DAWN OF THE PLANET OF THE APES
takes a more thoughtful, but perhaps not less exploitative, address to some of the same issues of gun control and original sin, in a ten-years-on sequel where
Rise
’s simian flu has wiped out most of humanity while Caesar’s apetopia in Muir Woods thrives, only for contact with a surviving human community in San Francisco to precipitate a string of distrust and betrayals that bring violence to the apes’ forest dream and hawk/dove factional splits on both sides pull the bispecies world to the precipice of war. As has become well known, Matt Reeves’ film is itself the survivor of an apocalyptic extinction event, after
Rise
director Rupert Wyatt’s abrupt departure took the original storyline with him, and new screenwriter Mark Bomback found himself promoted from a couple of weeks’ polishing to creating a completely new film from nothing for the same release date. So instead of a tale from further down the timeline, we rewind to the moment of
Battle for the Planet of the Apes
, when the famous slogan “Ape shall never kill ape” is put to the test with the moral right to inherit the earth as the prize, and a terrestrial fantasy of first contact plays out some simplistic but resonant issues of human and animal nature against our ominous franchise foreknowledge of where all this will end up.

Technically, it’s an impressive achievement, breaking ground with the use of performance capture on location, and with the ape leads acting the B-list humans off the screen. The price that’s been paid for all this is a crudely mechanical plot about tree-huggers versus warlords, fathers and sons, and a climactic mano-a-mano atop a skyscraper with a bomb at the bottom, all played out by characters whose personality and motivation rarely rises beyond paper-cut puppets. Viewers of
Dawn
from countries where firearm ownership is not a given will also be disappointed by its subordination of thoughtful questions about original sin and the origins of aggression to parochial issues of gun control – even if the film rather aptly kicks off with the TSG Entertainment ident of Odysseus shooting through the axes, having earlier removed all arms from the hall on the reasoning that “iron by itself leads a man on”. But it’s certainly a more adventurous film than the one Fox would have made if they hadn’t been in release-date panic mode; and despite the spectacle and the set pieces, it’s surprisingly slow-paced for a summer blockbuster, which makes it all the more encouraging that audiences don’t seem particularly to have minded.
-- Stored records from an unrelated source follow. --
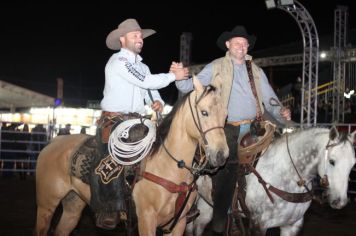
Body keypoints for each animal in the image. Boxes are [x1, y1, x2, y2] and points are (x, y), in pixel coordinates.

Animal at [34, 76, 228, 235]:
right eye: (204, 112)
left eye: (225, 116)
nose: (221, 155)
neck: (168, 166)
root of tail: (53, 142)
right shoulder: (146, 219)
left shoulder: (178, 224)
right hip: (46, 205)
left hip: (73, 204)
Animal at [186, 127, 356, 236]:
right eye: (332, 161)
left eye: (353, 164)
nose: (340, 202)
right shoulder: (258, 224)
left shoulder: (292, 225)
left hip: (206, 206)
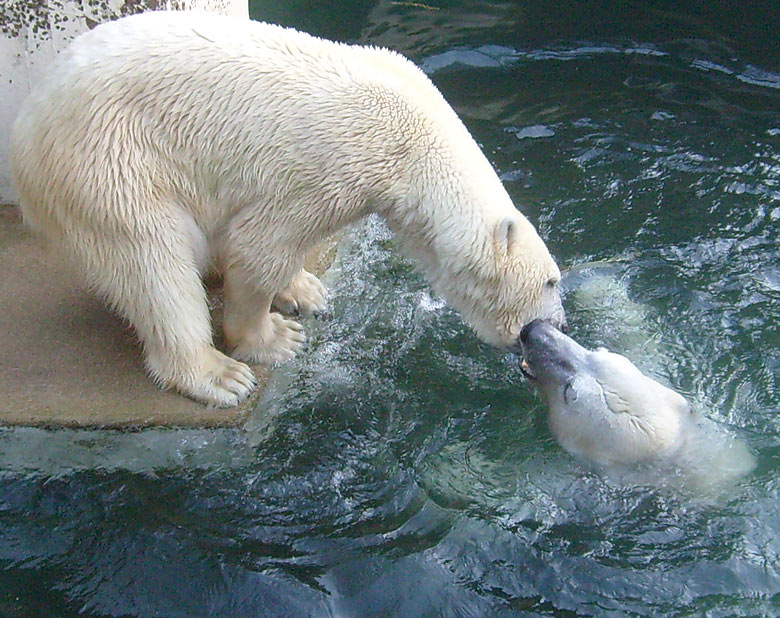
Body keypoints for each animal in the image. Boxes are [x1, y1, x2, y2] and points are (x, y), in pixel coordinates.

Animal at [9, 10, 564, 404]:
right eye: (550, 282)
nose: (554, 327)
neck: (417, 141)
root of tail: (26, 124)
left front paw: (303, 290)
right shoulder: (337, 163)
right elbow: (259, 246)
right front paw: (271, 338)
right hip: (108, 161)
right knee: (151, 261)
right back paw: (216, 374)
HOW TO TRAIN YOUR DRAGON 2
is pretty much the same film, with heavily-armed militarists threatening a utopia of sanctuary wildlife and overthrowing a tentatively-established interspecies cooperation, until dragons together strong. Following on from the bridging
Legends
trilogy of shorts, we catch up with Hiccup and his fellow dragonriders five years on, the island of Berk now an eco-paradise of dragons and humans in soaring aerial
3
D harmony, till Djimon Hounsou’s psycho warlord (who is, as ever, “building an army”) introduces a kaiju-sized alpha dragon to the mix, and singing to Gerry Butler’s chiefly portfolio: “I’ll swim and sail on savage seas with ne’er a fear of drowning / And gladly ride the waves of life if you will marry me.” (Amazingly, Shane McGowan wrote that.) But it’s all part of Hiccup’s education in manhood and sense of identity: “I was so afraid of becoming my dad, mostly because I never could.” He certainly can’t do the accent, though at least he’s better than Cate Blanchett, who makes the very unfortunate mistake of trying.